Assassin's Creed: Valhalla's Viking dice game Orlog will get a physical version in 2021
Plus, a talk with co-dev game director Benoit Richer about bones, difficulty and Tabletop Simulator.
Ubisoft’s latest sprawling, open-world video game, Assassin’s Creed: Valhalla, puts players in the axe-toting, longboating boots of Norse raider Eivor. Hold on: before you go double-checking which website you visited, there is a perfectly cromulent, board gamey reason to talk about Valhalla. Littered around both Norway and England are tables decorated with an unassuming collection of carved tokens and dice. This is Orlog, a favoured pastime of Eivor’s people that many players have come to love, as well.
Dicebreaker has learned that Ubisoft will be working with pop culture collectibles producer PureArts to publish a physical version of Orlog in 2021. Ubisoft did not provide any further details or dates at this time.
Orlog takes a more understated approach to conflict compared to the hours of pillaging and brawling that composes Valhalla’s main campaign. Eivor can find willing opponents next to hearths, along cliffside overlooks or other calm spots with enough space to spread out a leather skin and two wooden bowls. The point of the game is to reduce your opponent’s life pool - represented by rows of smooth stones - to zero before they can deal you the same fate.
Players take turns tossing a collection of six dice decorated with an axe, arrow, shield, helm or gauntleted hand. These correspond to the main actions you take against your opponent, respectively: melee attacks, ranged attacks, ranged block, melee block or steal resource. On each of three throws, you may choose to hold back the results of your roll and retoss the rest. Players alternate, giving each a chance to react or change their strategy.
The biggest wrinkle to this relatively straightforward dice game comes in the form of god favours. The energy resource you collect from certain die faces can be spent to activate a special ability granted to players by one of three carved idols on the board. These correspond with notable deities like Thor, Lokis or Baldr, and each brings different effects to bear. Choosing which favours to equip for each match can drastically change your strategy.
According to Ubisoft co-development game director Benoit Richer, the shipped version of Orlog wasn’t always what Ubisoft had in mind. Initially, it played more like a deckbuilding game where players collected unique dice from the world to customise their throws. “We always wanted to have the aspect of the gods’ powers influencing it somehow, so on that version it was a face on the die that was representing a god type,” Richer told Dicebreaker. “The goal for that was to be able to roll multiple faces of that god to take effect.”
This version grew too cumbersome to balance as a side activity, so playtesting teams in Singapore and Chengdu simplified the core dice-matching mechanic for accessibility. The god dice became the collectible favour carving, also preserving that initial customisation thread.
Richer admitted that while the development team are professed “board game enthusiasts”, none boast professional design experience. This made creating a version of Orlog that was satisfying to play while also fitting into the expectations of a side activity a challenge.
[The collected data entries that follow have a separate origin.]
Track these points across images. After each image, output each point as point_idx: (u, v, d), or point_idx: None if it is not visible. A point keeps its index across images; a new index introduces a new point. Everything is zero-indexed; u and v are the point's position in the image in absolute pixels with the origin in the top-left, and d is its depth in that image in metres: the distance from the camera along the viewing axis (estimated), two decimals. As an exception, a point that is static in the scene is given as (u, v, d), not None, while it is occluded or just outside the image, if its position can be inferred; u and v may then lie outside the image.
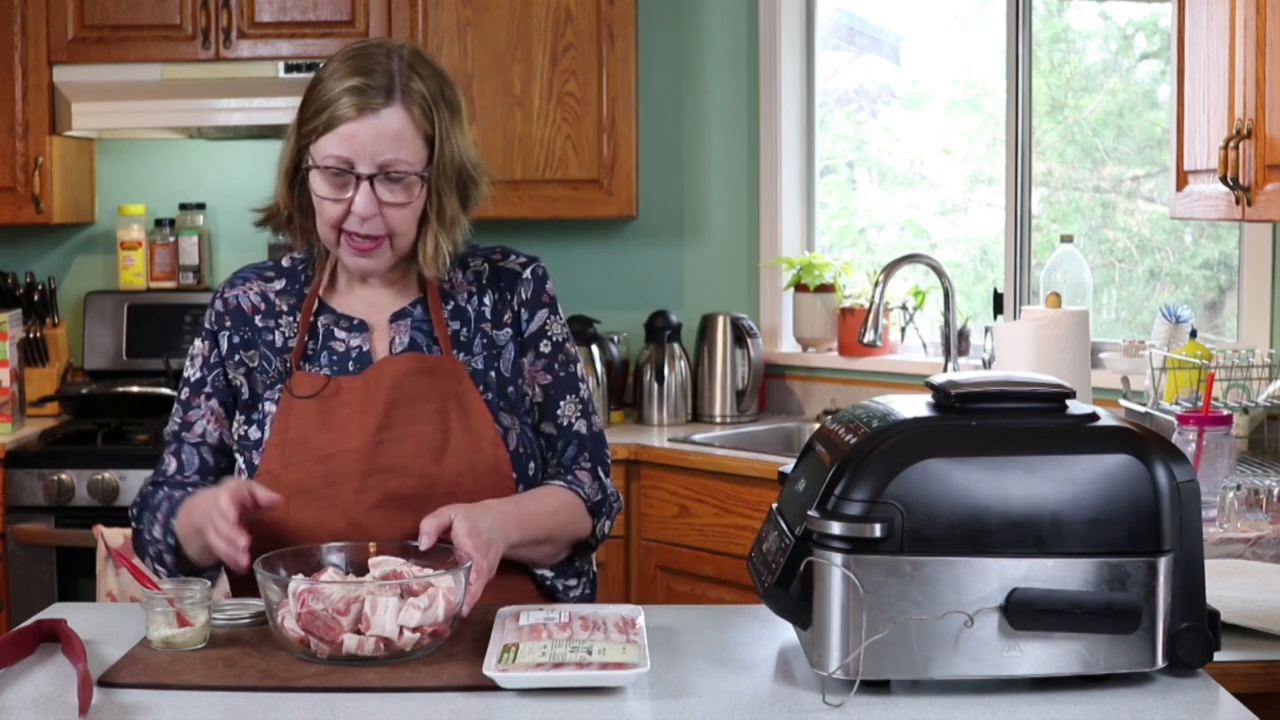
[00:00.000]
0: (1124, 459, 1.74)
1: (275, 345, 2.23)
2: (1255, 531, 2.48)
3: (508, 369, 2.23)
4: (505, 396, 2.21)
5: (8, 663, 1.85)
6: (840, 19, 4.60)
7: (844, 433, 1.82)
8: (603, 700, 1.72)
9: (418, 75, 2.11)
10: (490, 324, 2.23)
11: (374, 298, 2.24)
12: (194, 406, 2.25)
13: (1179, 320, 3.41)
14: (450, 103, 2.15)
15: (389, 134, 2.08)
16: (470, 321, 2.23)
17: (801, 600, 1.77)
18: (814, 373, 4.39)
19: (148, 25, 4.15)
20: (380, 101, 2.08)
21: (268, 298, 2.26)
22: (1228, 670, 1.87)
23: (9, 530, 3.84)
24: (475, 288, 2.25)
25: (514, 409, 2.22)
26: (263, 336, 2.23)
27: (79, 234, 4.58)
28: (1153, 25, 4.05)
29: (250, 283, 2.28)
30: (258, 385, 2.23)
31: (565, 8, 4.18)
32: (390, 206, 2.11)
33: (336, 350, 2.21)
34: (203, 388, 2.25)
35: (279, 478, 2.13)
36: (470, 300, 2.24)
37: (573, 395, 2.26)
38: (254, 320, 2.25)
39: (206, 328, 2.27)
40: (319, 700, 1.73)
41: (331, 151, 2.09)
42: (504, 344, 2.23)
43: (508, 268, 2.27)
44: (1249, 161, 2.82)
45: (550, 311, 2.27)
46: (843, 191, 4.67)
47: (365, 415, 2.15)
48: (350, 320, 2.23)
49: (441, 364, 2.18)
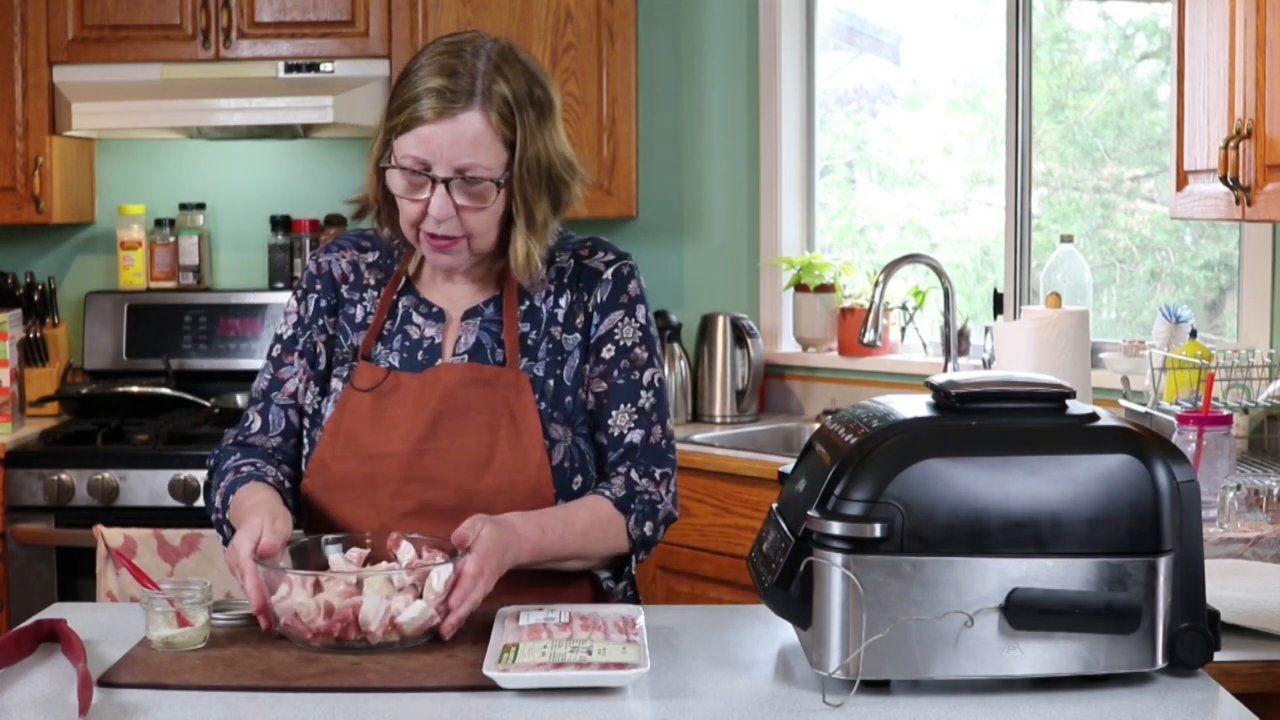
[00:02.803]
0: (1124, 459, 1.74)
1: (355, 320, 2.23)
2: (1255, 531, 2.48)
3: (570, 377, 2.18)
4: (561, 406, 2.17)
5: (8, 663, 1.85)
6: (840, 19, 4.60)
7: (844, 433, 1.82)
8: (603, 700, 1.72)
9: (503, 76, 2.07)
10: (561, 327, 2.19)
11: (455, 290, 2.22)
12: (286, 364, 2.24)
13: (1179, 320, 3.41)
14: (539, 102, 2.10)
15: (466, 139, 2.05)
16: (541, 324, 2.19)
17: (801, 600, 1.77)
18: (814, 373, 4.39)
19: (148, 25, 4.15)
20: (460, 105, 2.04)
21: (358, 268, 2.26)
22: (1228, 670, 1.87)
23: (9, 530, 3.85)
24: (555, 286, 2.21)
25: (569, 420, 2.17)
26: (345, 309, 2.24)
27: (79, 234, 4.58)
28: (1153, 25, 4.05)
29: (345, 251, 2.27)
30: (333, 357, 2.23)
31: (565, 8, 4.18)
32: (467, 210, 2.08)
33: (411, 336, 2.20)
34: (295, 345, 2.25)
35: (328, 467, 2.15)
36: (546, 300, 2.20)
37: (628, 404, 2.18)
38: (341, 289, 2.25)
39: (301, 289, 2.27)
40: (319, 700, 1.73)
41: (409, 152, 2.06)
42: (570, 349, 2.19)
43: (591, 266, 2.22)
44: (1249, 161, 2.82)
45: (626, 314, 2.19)
46: (843, 191, 4.67)
47: (414, 420, 2.13)
48: (430, 307, 2.22)
49: (502, 376, 2.14)
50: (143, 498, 3.82)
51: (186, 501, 3.80)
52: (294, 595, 1.88)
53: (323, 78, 4.14)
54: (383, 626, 1.86)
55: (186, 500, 3.80)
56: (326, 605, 1.86)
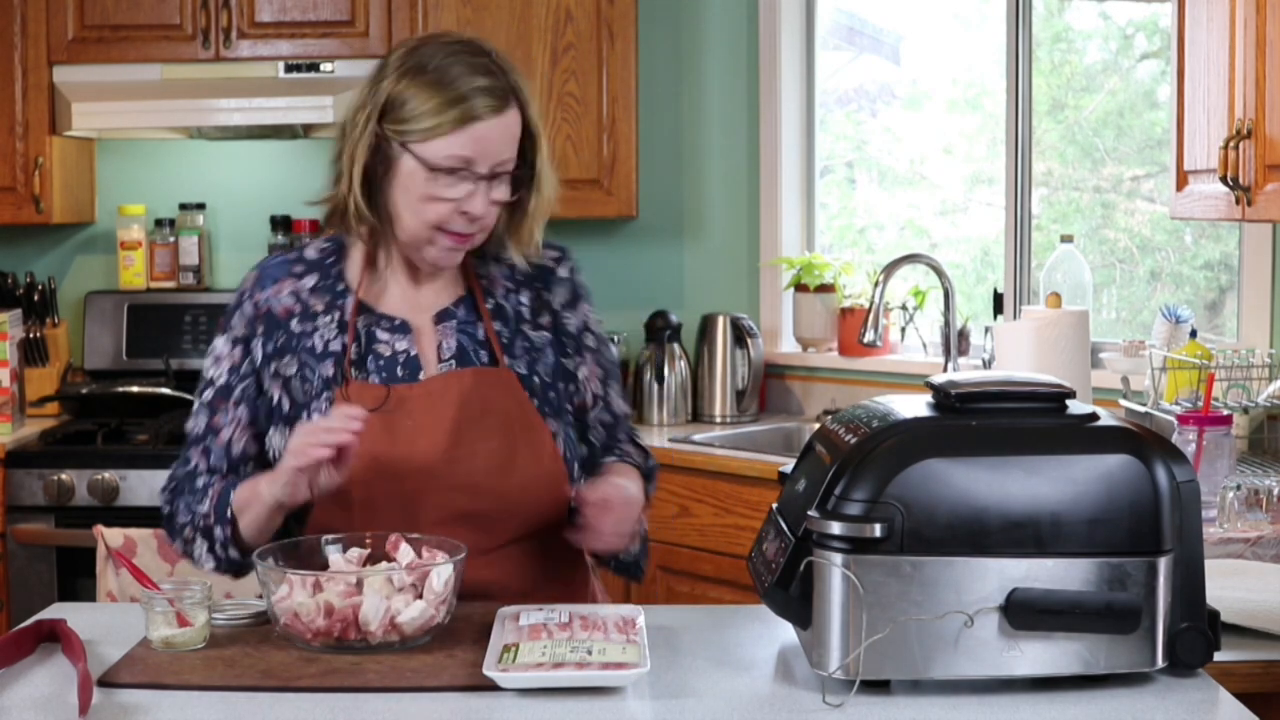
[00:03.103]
0: (1124, 459, 1.74)
1: (316, 351, 2.13)
2: (1255, 531, 2.48)
3: (548, 372, 2.18)
4: (548, 401, 2.17)
5: (8, 663, 1.85)
6: (840, 19, 4.60)
7: (844, 433, 1.82)
8: (603, 700, 1.72)
9: (519, 74, 2.11)
10: (529, 324, 2.19)
11: (414, 296, 2.17)
12: (220, 411, 2.15)
13: (1179, 320, 3.41)
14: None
15: (511, 135, 2.07)
16: (510, 321, 2.18)
17: (801, 600, 1.77)
18: (814, 373, 4.39)
19: (148, 25, 4.15)
20: (507, 102, 2.06)
21: (301, 298, 2.15)
22: (1228, 670, 1.87)
23: (9, 530, 3.84)
24: (512, 283, 2.21)
25: (557, 413, 2.17)
26: (301, 342, 2.13)
27: (79, 234, 4.58)
28: (1153, 25, 4.05)
29: (281, 283, 2.16)
30: (298, 394, 2.12)
31: (565, 8, 4.18)
32: (494, 204, 2.09)
33: (383, 355, 2.14)
34: (230, 394, 2.15)
35: (347, 493, 2.05)
36: (508, 298, 2.20)
37: (616, 381, 2.28)
38: (289, 325, 2.14)
39: (236, 333, 2.16)
40: (319, 700, 1.73)
41: (455, 151, 2.03)
42: (542, 346, 2.19)
43: (542, 264, 2.23)
44: (1249, 161, 2.82)
45: (586, 301, 2.26)
46: (843, 191, 4.67)
47: (434, 430, 2.09)
48: (392, 321, 2.15)
49: (500, 376, 2.14)
50: (143, 498, 3.82)
51: (186, 501, 3.80)
52: (294, 595, 1.88)
53: (323, 78, 4.14)
54: (383, 626, 1.86)
55: (186, 500, 3.80)
56: (326, 605, 1.86)
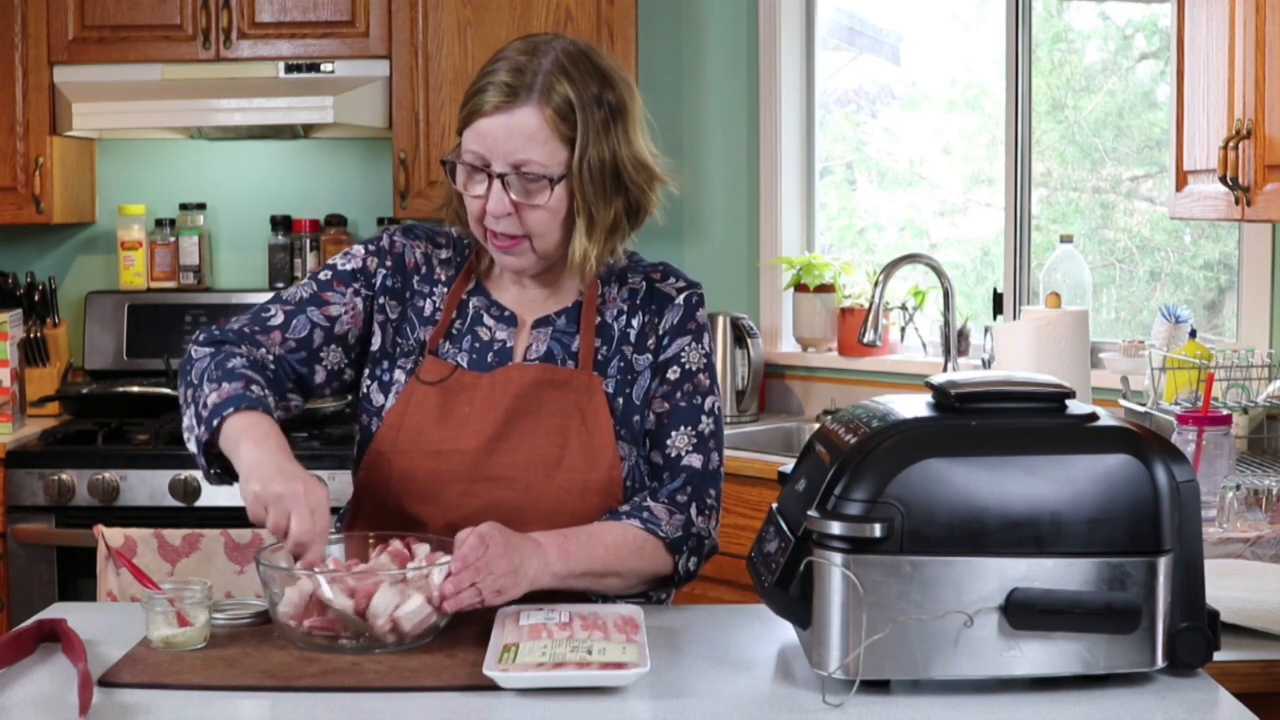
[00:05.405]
0: (1124, 459, 1.74)
1: (423, 313, 2.19)
2: (1255, 531, 2.48)
3: (639, 396, 2.17)
4: (629, 424, 2.16)
5: (8, 663, 1.85)
6: (840, 19, 4.60)
7: (844, 433, 1.82)
8: (603, 700, 1.72)
9: (567, 76, 2.07)
10: (632, 347, 2.18)
11: (527, 295, 2.20)
12: (338, 291, 2.17)
13: (1179, 320, 3.41)
14: (610, 105, 2.11)
15: (521, 133, 2.05)
16: (613, 341, 2.18)
17: (801, 600, 1.77)
18: (814, 373, 4.39)
19: (148, 25, 4.15)
20: (518, 101, 2.05)
21: (430, 261, 2.22)
22: (1228, 670, 1.88)
23: (9, 530, 3.85)
24: (627, 306, 2.20)
25: (634, 439, 2.16)
26: (413, 301, 2.19)
27: (79, 234, 4.58)
28: (1152, 25, 4.05)
29: (420, 241, 2.23)
30: (389, 344, 2.18)
31: (565, 8, 4.18)
32: (524, 208, 2.07)
33: (481, 337, 2.18)
34: (354, 281, 2.18)
35: (389, 460, 2.11)
36: (619, 319, 2.19)
37: (688, 427, 2.16)
38: (411, 278, 2.20)
39: (373, 250, 2.20)
40: (319, 700, 1.73)
41: (470, 146, 2.07)
42: (641, 370, 2.18)
43: (663, 290, 2.22)
44: (1249, 161, 2.82)
45: (693, 339, 2.20)
46: (842, 192, 4.67)
47: (484, 418, 2.11)
48: (503, 310, 2.19)
49: (574, 378, 2.14)
50: (143, 497, 3.82)
51: (187, 501, 3.80)
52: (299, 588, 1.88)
53: (323, 78, 4.14)
54: (387, 620, 1.85)
55: (187, 500, 3.80)
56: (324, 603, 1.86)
Much like board games, they went through a “paper design phase” with the teams in Singapore and Chengdu, who have worked on virtual card games including Uno and Might & Magic in the past.
The mess of sticky notes, scratch paper and physical dice gradually took shape through playtesting, but as development stretched into 2020 the three teams needed a digital solution. A group of designers mocked up Orlog in digital board game sandbox Tabletop Simulator, allowing everyone to experience the evolving versions in a faux-analogue fashion.
Those unfamiliar with traditional Scandanavian pastimes might wonder whether Orlog was based on a real game Vikings played during the hours not spent burning churches and going on hallucinatory quests. Unfortunately, anthropologists won’t find these specific bags of dice buried with raiders. “The goal was to have a game that would be ‘credible’ rather than historically accurate as we didn’t find any clear rules throughout our research,” Richer said.
That’s not to say these people didn’t play anything - hnefatafl games were a large category of physical strategy games enjoyed by fighters and farmers alike. They often used carved figures on a wooden or cured leather board, but sometimes variants would employ hand-carved dice. Richer said these cylindrical or uneven shapes just didn’t work very well with the physics engine used in Assassin’s Creed: Valhalla, which is why Eivor’s kith and kin all have access to standardised cubes.
Ubisoft did strive for authenticity in the materials Norse raiders would have on hand, such as bone, wood, stone and sometimes silver. Throw in a little weathering from crossing the salty ocean dozens of times in a pouch, and you have something that looks period-appropriate.
Richer added that Eivor is a canonical lover of board and dice games: “Norse culture was about gaining pride and avoiding shame in every aspect of their lives, such as combat, politics, arguments and sports.” We can’t help but imagine Eivor absolutely crushing it as the vagabond raccoons in Root.
Edit: A previous version of this story referred to Benoit Richer as game director for Assassin's Creed: Valhalla. Richer is co-development game director. This has been updated.